• _Task directions_
Copy out the records from the line containing "pose: elev=315.8 azim=71.7" through the line containing "Dot at: (247, 265)", including both of those lines. Leave the pictures out.

• _Data provided_

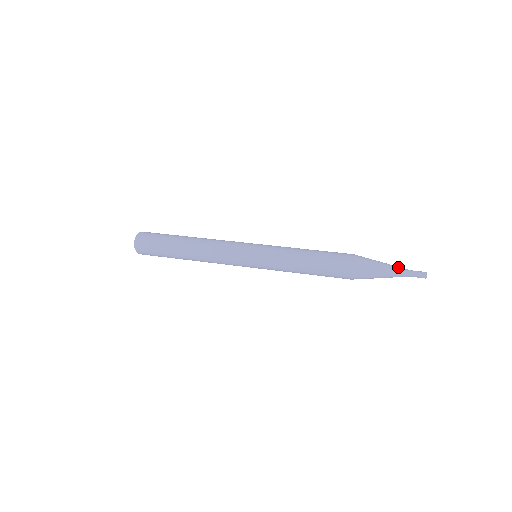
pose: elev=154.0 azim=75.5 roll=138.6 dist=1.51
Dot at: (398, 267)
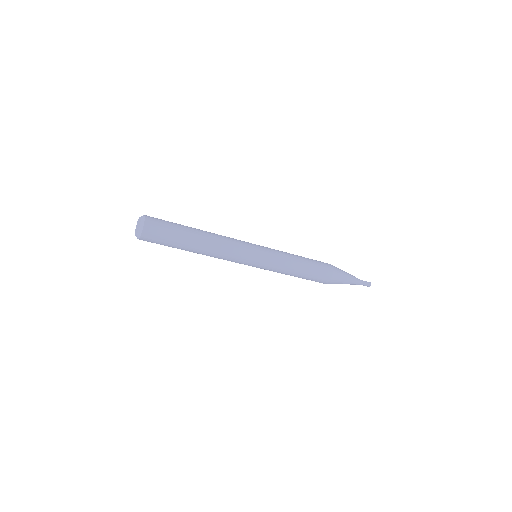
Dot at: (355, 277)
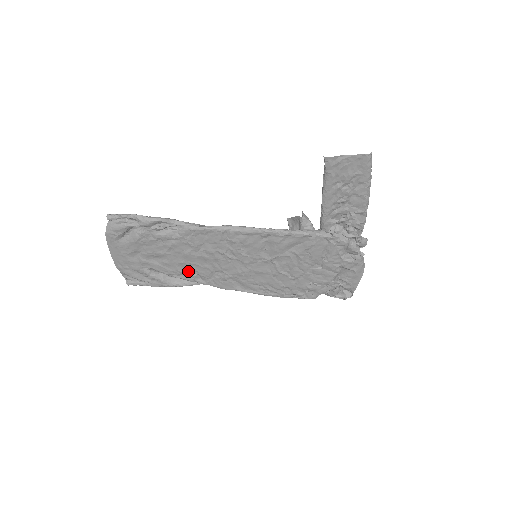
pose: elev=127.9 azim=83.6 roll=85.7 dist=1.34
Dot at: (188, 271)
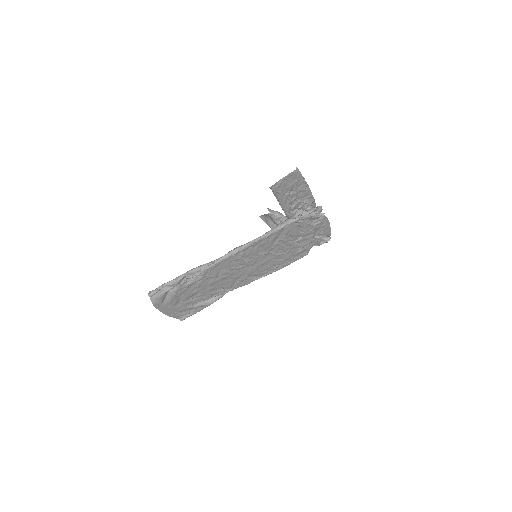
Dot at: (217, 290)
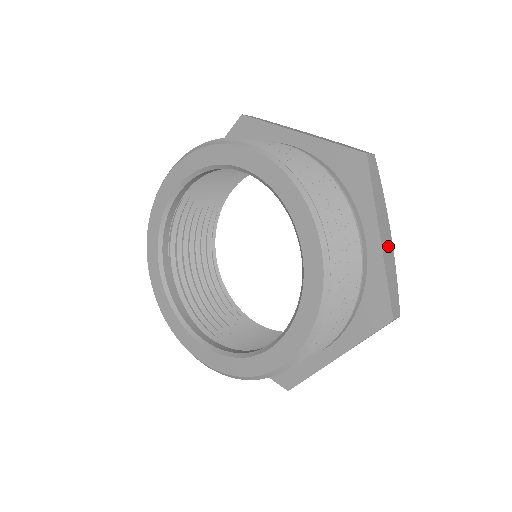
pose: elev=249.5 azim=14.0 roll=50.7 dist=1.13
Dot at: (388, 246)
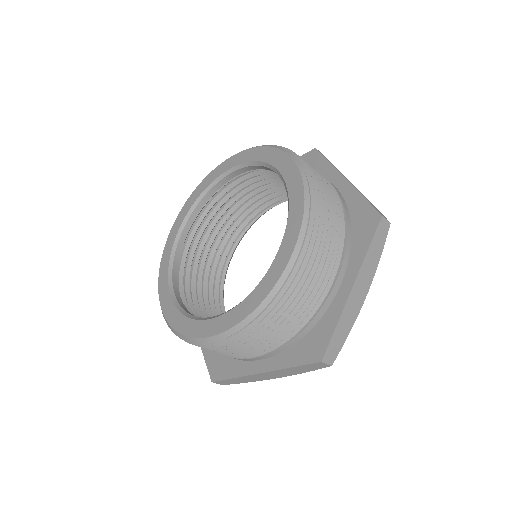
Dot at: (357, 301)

---

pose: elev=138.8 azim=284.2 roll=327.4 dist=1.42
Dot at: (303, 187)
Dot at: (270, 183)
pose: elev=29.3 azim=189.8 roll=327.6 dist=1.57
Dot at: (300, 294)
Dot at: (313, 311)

==

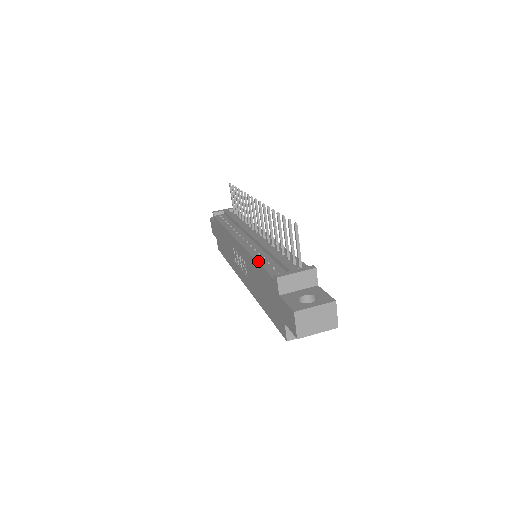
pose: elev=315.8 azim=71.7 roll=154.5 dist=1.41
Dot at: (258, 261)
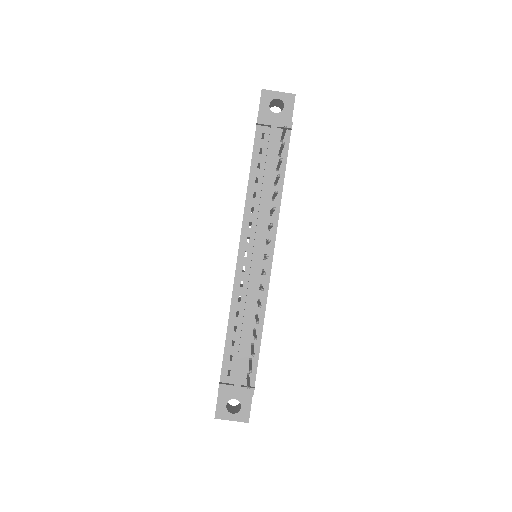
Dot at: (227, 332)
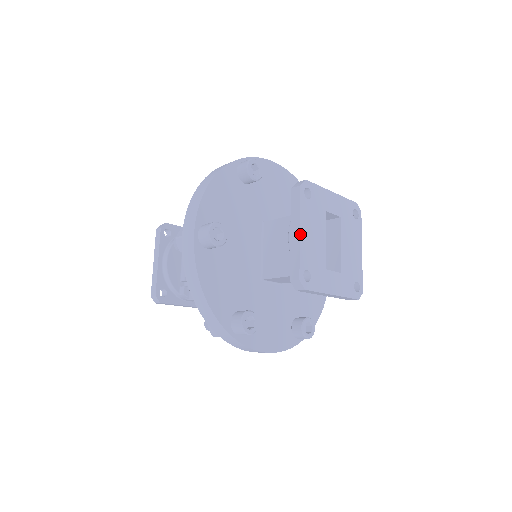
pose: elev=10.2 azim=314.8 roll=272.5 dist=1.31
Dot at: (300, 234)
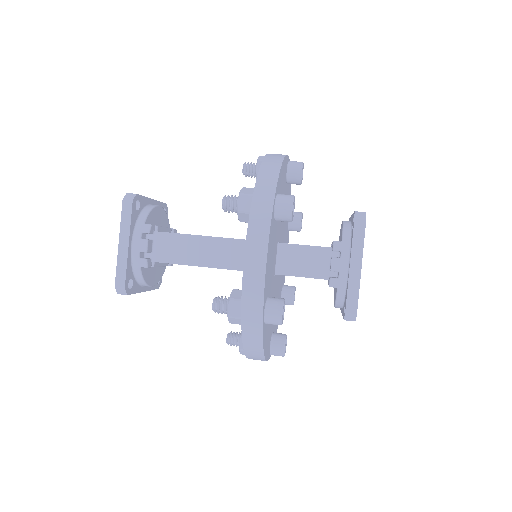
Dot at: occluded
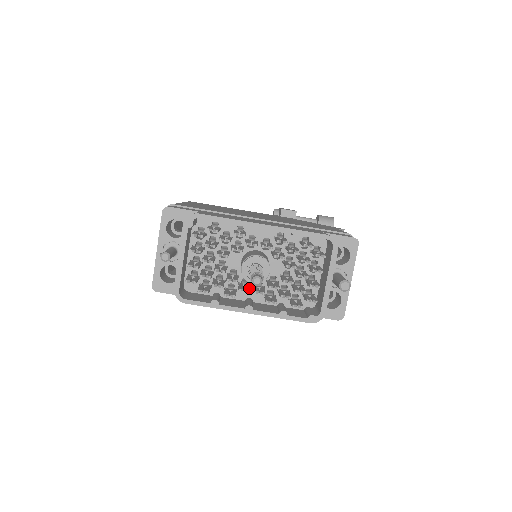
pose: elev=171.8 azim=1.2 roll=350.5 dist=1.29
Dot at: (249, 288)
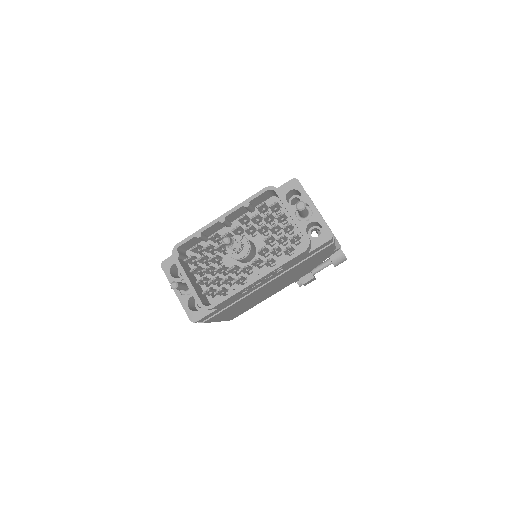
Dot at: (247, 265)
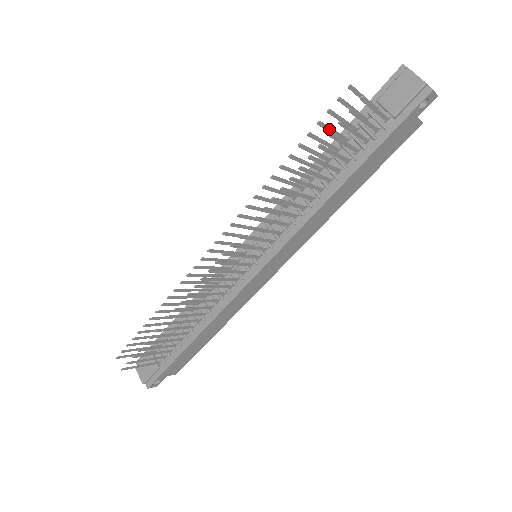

• _Answer for this exercise_
pose: elev=315.8 azim=71.7 roll=154.5 dist=1.41
Dot at: (258, 261)
Dot at: (227, 332)
pose: elev=10.2 azim=314.8 roll=272.5 dist=1.31
Dot at: (300, 234)
Dot at: occluded
pose: elev=171.8 azim=1.2 roll=350.5 dist=1.29
Dot at: (249, 288)
Dot at: (247, 265)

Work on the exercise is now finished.